# [RAW DATA]
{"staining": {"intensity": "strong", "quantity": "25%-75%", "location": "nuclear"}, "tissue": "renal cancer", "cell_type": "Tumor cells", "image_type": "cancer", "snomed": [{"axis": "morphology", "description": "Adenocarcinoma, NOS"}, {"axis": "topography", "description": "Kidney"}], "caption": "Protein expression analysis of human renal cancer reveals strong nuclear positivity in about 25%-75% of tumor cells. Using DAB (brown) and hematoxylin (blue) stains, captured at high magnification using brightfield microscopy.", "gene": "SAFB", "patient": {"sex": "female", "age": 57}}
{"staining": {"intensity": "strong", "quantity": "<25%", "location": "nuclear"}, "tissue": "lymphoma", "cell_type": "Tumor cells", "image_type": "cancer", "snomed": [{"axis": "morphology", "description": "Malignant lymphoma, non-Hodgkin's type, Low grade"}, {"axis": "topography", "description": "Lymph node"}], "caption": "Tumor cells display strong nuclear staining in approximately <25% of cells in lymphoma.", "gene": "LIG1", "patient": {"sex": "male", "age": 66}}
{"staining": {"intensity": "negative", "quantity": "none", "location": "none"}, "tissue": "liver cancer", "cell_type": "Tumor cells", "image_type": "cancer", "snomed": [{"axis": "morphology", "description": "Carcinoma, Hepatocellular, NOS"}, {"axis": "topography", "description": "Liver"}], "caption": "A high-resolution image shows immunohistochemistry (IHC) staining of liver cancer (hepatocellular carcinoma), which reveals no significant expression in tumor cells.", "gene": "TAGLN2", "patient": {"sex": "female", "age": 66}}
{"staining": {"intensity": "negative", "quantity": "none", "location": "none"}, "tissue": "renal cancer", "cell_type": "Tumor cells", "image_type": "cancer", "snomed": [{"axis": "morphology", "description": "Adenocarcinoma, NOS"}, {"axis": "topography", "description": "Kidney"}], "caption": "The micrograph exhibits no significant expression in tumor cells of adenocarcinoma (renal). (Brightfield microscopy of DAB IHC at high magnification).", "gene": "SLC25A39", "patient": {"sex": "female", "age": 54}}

# [WHAT YOU NEED TO DO]
Restate the data above word for word.

# [THE COMPLETED TASK]
{"staining": {"intensity": "strong", "quantity": "25%-75%", "location": "nuclear"}, "tissue": "renal cancer", "cell_type": "Tumor cells", "image_type": "cancer", "snomed": [{"axis": "morphology", "description": "Adenocarcinoma, NOS"}, {"axis": "topography", "description": "Kidney"}], "caption": "Protein expression analysis of human renal cancer reveals strong nuclear positivity in about 25%-75% of tumor cells. Using DAB (brown) and hematoxylin (blue) stains, captured at high magnification using brightfield microscopy.", "gene": "SAFB", "patient": {"sex": "female", "age": 57}}
{"staining": {"intensity": "strong", "quantity": "<25%", "location": "nuclear"}, "tissue": "lymphoma", "cell_type": "Tumor cells", "image_type": "cancer", "snomed": [{"axis": "morphology", "description": "Malignant lymphoma, non-Hodgkin's type, Low grade"}, {"axis": "topography", "description": "Lymph node"}], "caption": "Tumor cells display strong nuclear staining in approximately <25% of cells in lymphoma.", "gene": "LIG1", "patient": {"sex": "male", "age": 66}}
{"staining": {"intensity": "negative", "quantity": "none", "location": "none"}, "tissue": "liver cancer", "cell_type": "Tumor cells", "image_type": "cancer", "snomed": [{"axis": "morphology", "description": "Carcinoma, Hepatocellular, NOS"}, {"axis": "topography", "description": "Liver"}], "caption": "A high-resolution image shows immunohistochemistry (IHC) staining of liver cancer (hepatocellular carcinoma), which reveals no significant expression in tumor cells.", "gene": "TAGLN2", "patient": {"sex": "female", "age": 66}}
{"staining": {"intensity": "negative", "quantity": "none", "location": "none"}, "tissue": "renal cancer", "cell_type": "Tumor cells", "image_type": "cancer", "snomed": [{"axis": "morphology", "description": "Adenocarcinoma, NOS"}, {"axis": "topography", "description": "Kidney"}], "caption": "The micrograph exhibits no significant expression in tumor cells of adenocarcinoma (renal). (Brightfield microscopy of DAB IHC at high magnification).", "gene": "SLC25A39", "patient": {"sex": "female", "age": 54}}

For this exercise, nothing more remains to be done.